Appendicitis Ultrasound Protocol: Finding, Measurement, & Reporting Sample

appendicitis ultrasound protocol

Finding appendicitis on ultrasound is not easy. In about 20 to 30 percent of cases, you will not see an enlarged appendix. This can happen for many reasons. The abdomen may be full of gas. The appendix may be in an unusual position. And that is totally okay.

But when you know where to look for the appendix during scanning, it becomes much easier. When you understand how each stage of appendicitis looks on ultrasound, your confidence will grow. You will start recognizing the patterns.

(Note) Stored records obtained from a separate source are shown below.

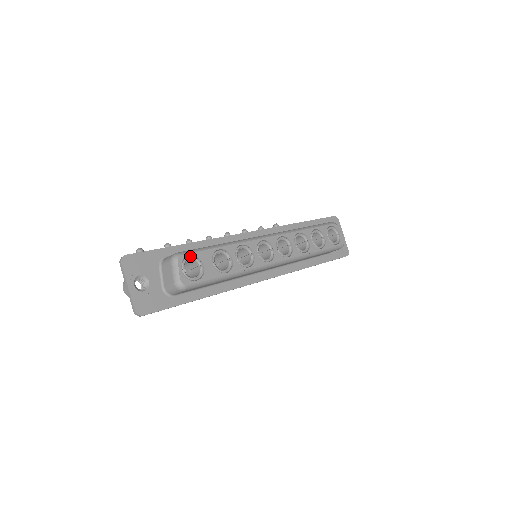
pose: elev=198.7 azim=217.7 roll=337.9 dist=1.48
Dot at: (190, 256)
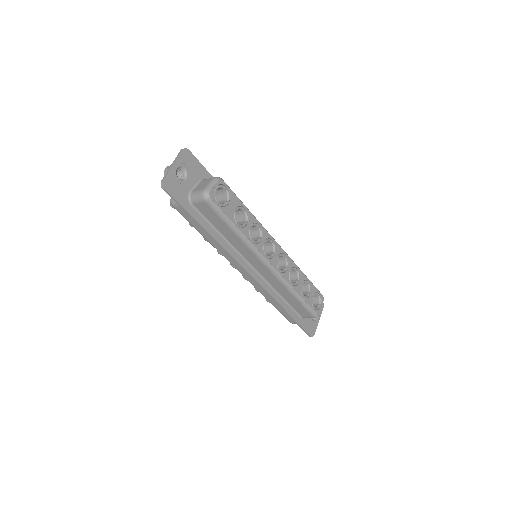
Dot at: (227, 188)
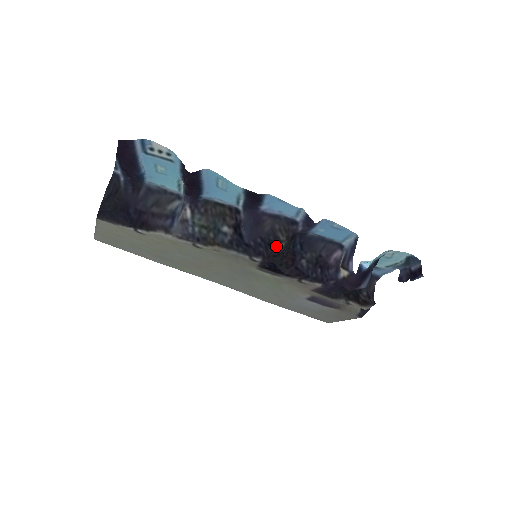
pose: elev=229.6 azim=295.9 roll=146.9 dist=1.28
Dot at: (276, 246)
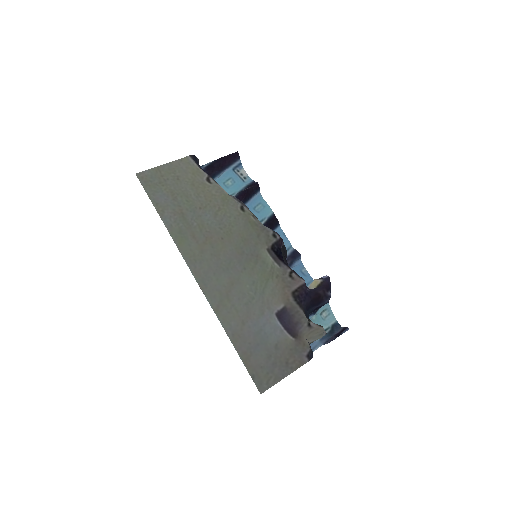
Dot at: (283, 244)
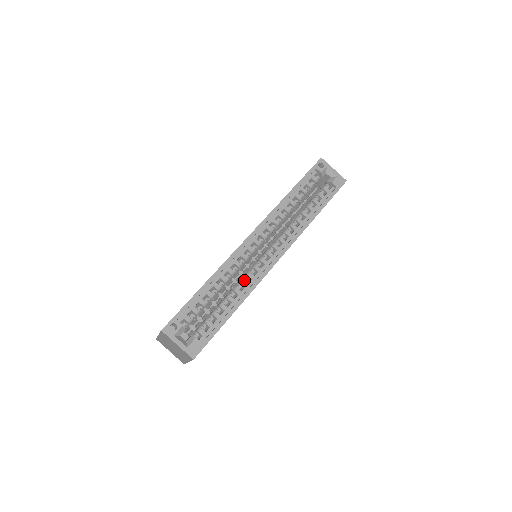
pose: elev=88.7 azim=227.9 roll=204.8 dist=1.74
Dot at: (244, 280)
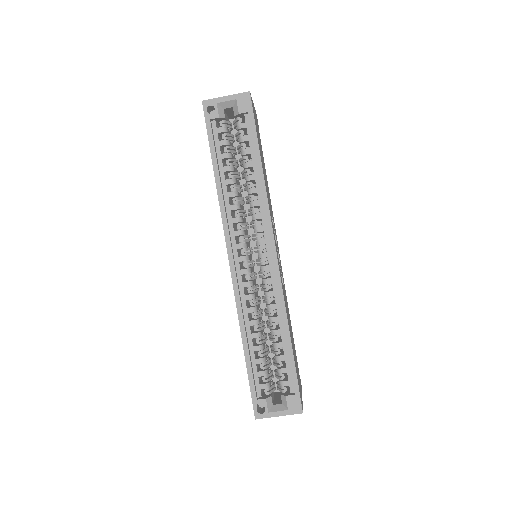
Dot at: (269, 303)
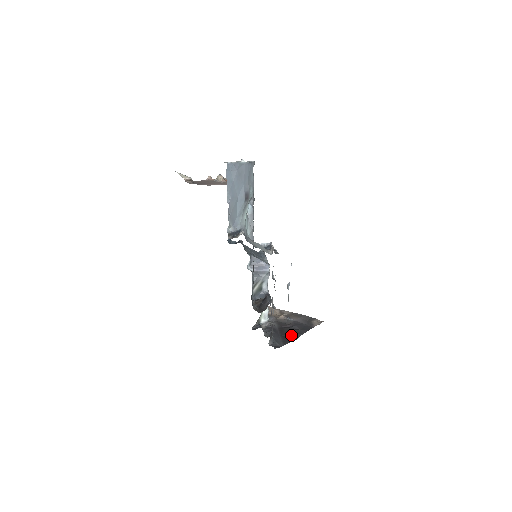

In this Appendicitis Ultrasound Protocol guide, you will know how a normal appendix looks on ultrasound. We have explained the pathophysiology in simple words with ultrasound images showing different stages of appendicitis. Also, you’ll get reporting sample to describe your findings with confidence.

Now, let’s start with the anatomy of the normal appendix.

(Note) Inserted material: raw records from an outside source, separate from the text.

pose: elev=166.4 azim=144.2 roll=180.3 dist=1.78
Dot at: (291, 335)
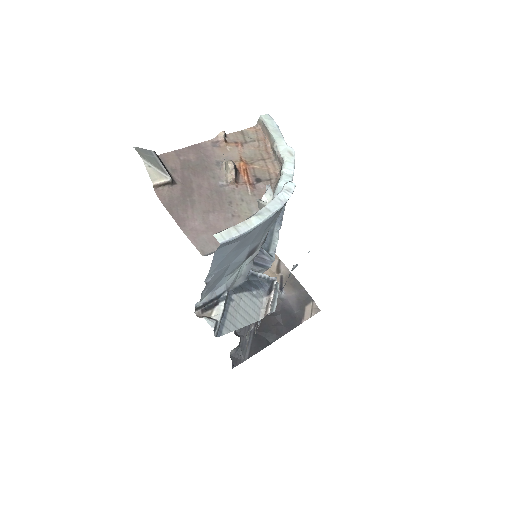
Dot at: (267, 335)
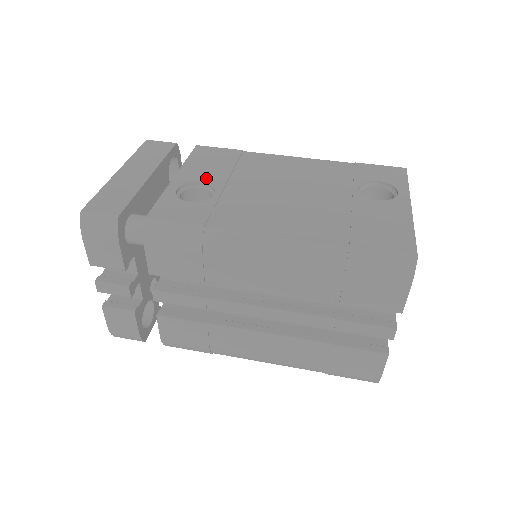
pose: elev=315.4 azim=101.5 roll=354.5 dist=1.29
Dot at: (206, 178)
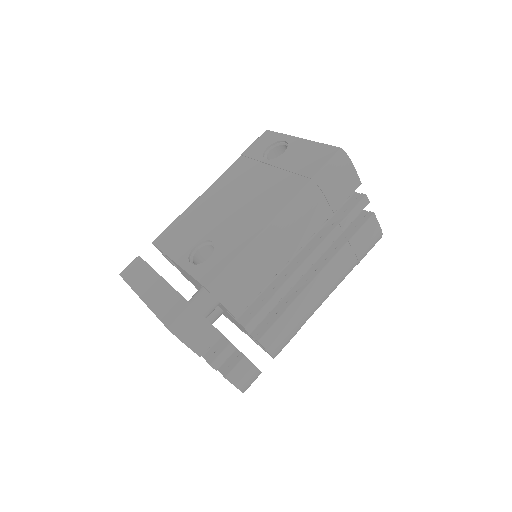
Dot at: (192, 243)
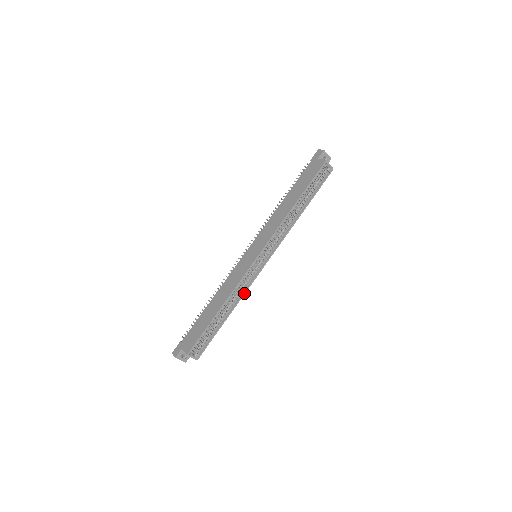
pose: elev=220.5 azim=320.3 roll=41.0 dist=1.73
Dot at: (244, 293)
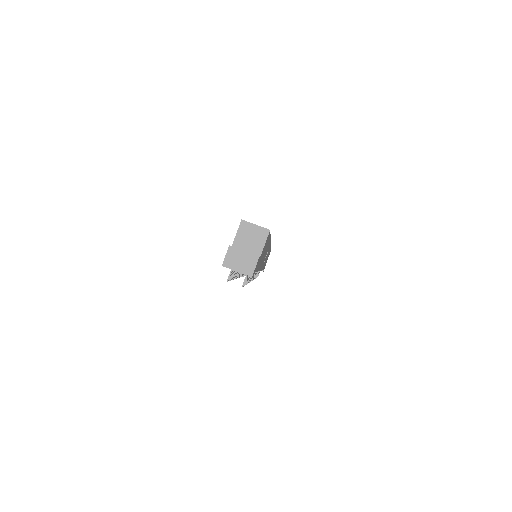
Dot at: occluded
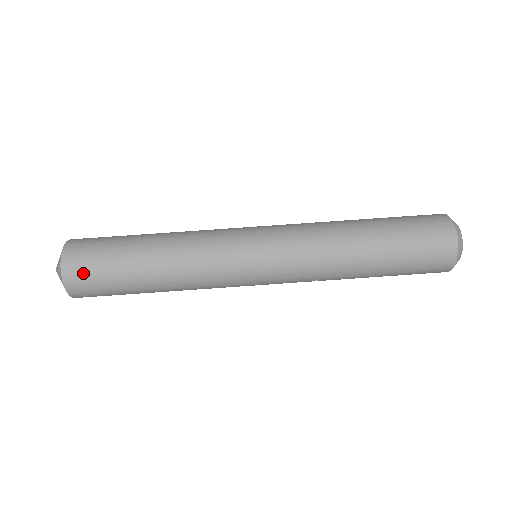
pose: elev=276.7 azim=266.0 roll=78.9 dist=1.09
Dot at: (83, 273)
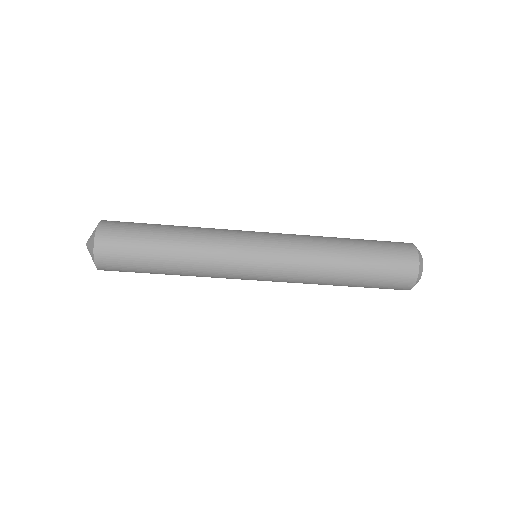
Dot at: occluded
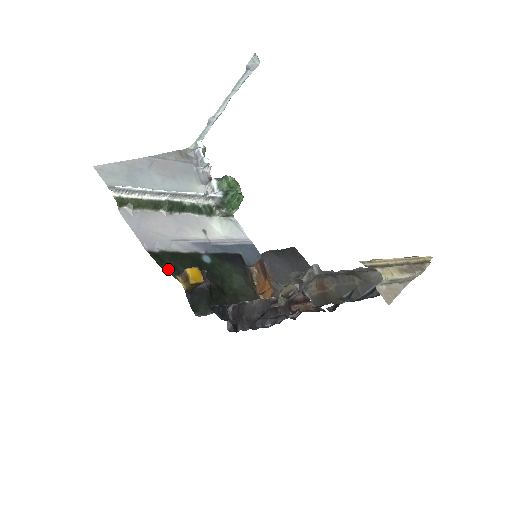
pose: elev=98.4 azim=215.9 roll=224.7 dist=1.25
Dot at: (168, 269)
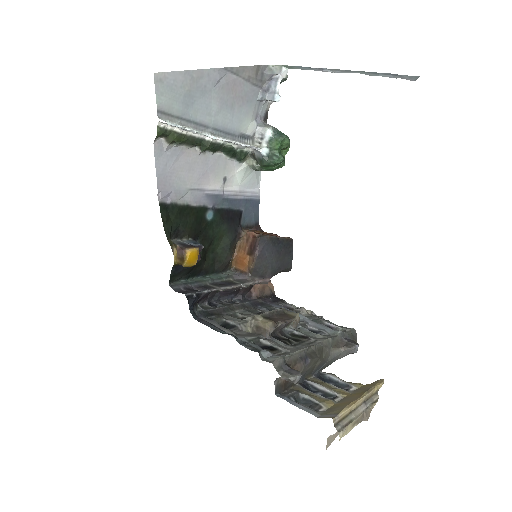
Dot at: (170, 232)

Anatomy of Normal Appendix

anatomy of appendix and its appearance in ultrasound

The appendix is a small, narrow, blind-ended, worm-like. It is usually located in the right lower quadrant at McBurney point.

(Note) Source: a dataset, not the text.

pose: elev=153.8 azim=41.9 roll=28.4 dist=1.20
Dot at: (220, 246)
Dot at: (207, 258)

Unlike the small intestine, the appendix does not show peristalsis.

The base of the appendix stays in a fixed location, but the tip can lie in many different positions. The most common position is retrocecal, where the appendix lies behind the cecum.

It may also be pelvic, where it extends down into the pelvis. In the subcecal position, it lies below the cecum. It can also be pre-ileal or post-ileal, lying in front of or behind the terminal ileum.

The appendix arises from the posteromedial wall of the cecum. This is usually about 2 cm below the ileocecal valve.

appendix origin at caecum

Normal Measurement:

  • Length: 8 to 10cm
  • Outer to Outer wall diameter: Less than 6mm
  • Wall thickness: Less than 3mm

A small triangular fold of peritoneum called the mesoappendix connects the appendix to the mesentery of the terminal ileum.

It carries the blood vessels and nerves that supply the appendix.

Ultrasound Appearance of Normal Appendix

ultrasound image of normal appendix

On ultrasound, the appendix appears as a blind-ended, tubular, non-peristaltic structure on the longitudinal view.

A normal appendix is compressible.

To confirm that you are seeing the appendix, always look for the blind end.

On the transverse or short-axis view, the appendix appears as a perfectly circular or ovoid structure. When you apply pressure with the probe, it should easily compress or disappear.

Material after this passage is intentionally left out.